Time’s running out


Desperate times call for desperate measures — this is evident with the dilatory tactics employed by the legal team of Sen. Antonio Trillanes. It was uncharacteristic of the lead of his legal team, former Solicitor General, now Twitter lawyer, Florence Hilbay, to use methods meant to misinform and confuse the public. His litigation bulldog, Atty. Rey Robles, has been granting interviews left and right like a political lacky, making statements that are off-mark.

Trillanes has to be ready to face the music. His bags at the Senate better be packed as he may be placed in chains sooner than we know it. We pray that he has matured enough not to cause another spectacle akin to what happened at the Manila Peninsula years ago.

Last week’s legal tussles may have led to the deferment of the issuance of the arrest warrant against Trillanes, but the truth is that the judiciary merely played a more prudent role by asking for more submissions so it can come up with a more holistic resolution, not giving in to pressure from the government, particularly the Department of Justice (DoJ).

On Tuesday, 11 September, the Supreme Court (SC) en banc denied Trillanes’ Petition for Issuance of a Temporary Restraining Order (TRO) to cease the implementation of President Duterte’s Proclamation 572. The denial was made pursuant to the President’s public declaration that Trillanes will not be detained without the issuance of an arrest warrant; in fact, the resolution made mention of said presidential directive. Had the SC issued the TRO, then there would be no reason for the issuance of an arrest warrant since the constitutionality of the revocation must be determined before other legal issues.

​The SC instead acknowledged the issues at hand (i.e., whether an application for amnesty was filed and whether an admission of guilt was actually made) to be factual in nature, referred the matter to the Regional Trial Court (RTC), the main trier of facts in legal cases. To simplify, while the constitutional issue on the propriety of Proclamation 572 remains with the SC, which could take its time on ruling on this, the necessity of the issuance of a warrant shall now be decided upon by the RTC.
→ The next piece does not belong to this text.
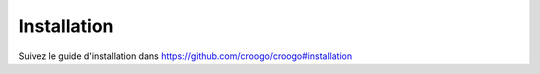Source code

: Installation
############

Suivez le guide d'installation dans
https://github.com/croogo/croogo#installation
Thus, the fate of Trillanes rests on two RTC in Makati City that previously handled his coup d’etat and rebellion cases. Both of these RTC dismissed the charges against Trillanes, et al., pursuant to the amnesty grant made by former President Noynoy Aquino.

​The 1st RTC case: Branch 148 of RTC-Makati, where the coup d’etat case was lodged, is now presided by Judge Andres Soriano. The previous judge that actually handled the case, Judge Oscar Pimentel, already retired.

​On Thursday, 13 September, the court had already received the following pleadings: Motion for Issuance of an Alias Warrant, Comment and Reply. The court, therefore directed counsel of Trillanes to file his rejoinder within a period of 10 days, or until 23 September. For this court, Trillanes buys time for another two weeks or so.

​The 2nd RTC case: Branch 150 of RTC-Makati, on the other hand, is where the rebellion charge is pending. Unlike Branch 148, the very same judge is still presiding Branch 150 — Judge Elmo Alameda. We can expect swifter response in this court and the last hearing proved this to be correct.

​On Friday, 14 September, a hearing was held at Branch 150 and, at that time, the court had already received DoJ’s motion and Trillanes’ comment. The court, thus, directed the DoJ to file its reply within five days, or until 19 September, and for Trillanes to file his rejoinder within five days from receipt of the reply. But instead of stopping there, the court made a few factual observations and allowed the parties to argue on the matter.

As a preview of the forthcoming decision of the court, Judge Alameda asked what can be the deciding document that could determine whether the arrest warrant would be issued or not — an original copy of the application for amnesty. Unfortunately, counsel for Trillanes, Atty. Robles, could not produce the same, instead offered secondary evidence, particularly testimony from a witness who has personal knowledge of said document and a video of Trillanes submitting said application.

It is established in SC jurisprudence that before a party is allowed to adduce secondary evidence to prove the contents of the original, the offeror must prove the following: (1) the existence or due execution of the original; (2) the loss and destruction of the original or the reason for its non-production in court and (3) on the part of the offeror, the absence of bad faith to which the unavailability of the original can be attributed. The correct order of proof is as follows: existence, execution, loss and contents. As such, Robles has a long way to go before evidence other than the original document, requested by Judge Alameda, may be admitted.

This being so, we can expect a heated argument between Robles and DoJ’s lawyers in the next hearing. This should not hinder the reissuance of an arrest warrant. We must remember that what is exactly being requested is an “alias warrant” since probable cause has already been determined years ago and warrants were issued before that. The court now only has to decide on whether a warrant must be issued yet again, in view of the change in factual circumstances and the burden of proof now is on the side of Trillanes.

Absent the original copy of the amnesty application, Trillanes should know what will happen next. He may be extending his welcome already at the Senate and his prolonged stay may cause some political disruptions. The public will eventually get tired of his media interviews and their budget for hiring and rehearsing rallyists will dwindle. If there is any hint of being a “stateman” in him, then he should start his walk to his prison cell.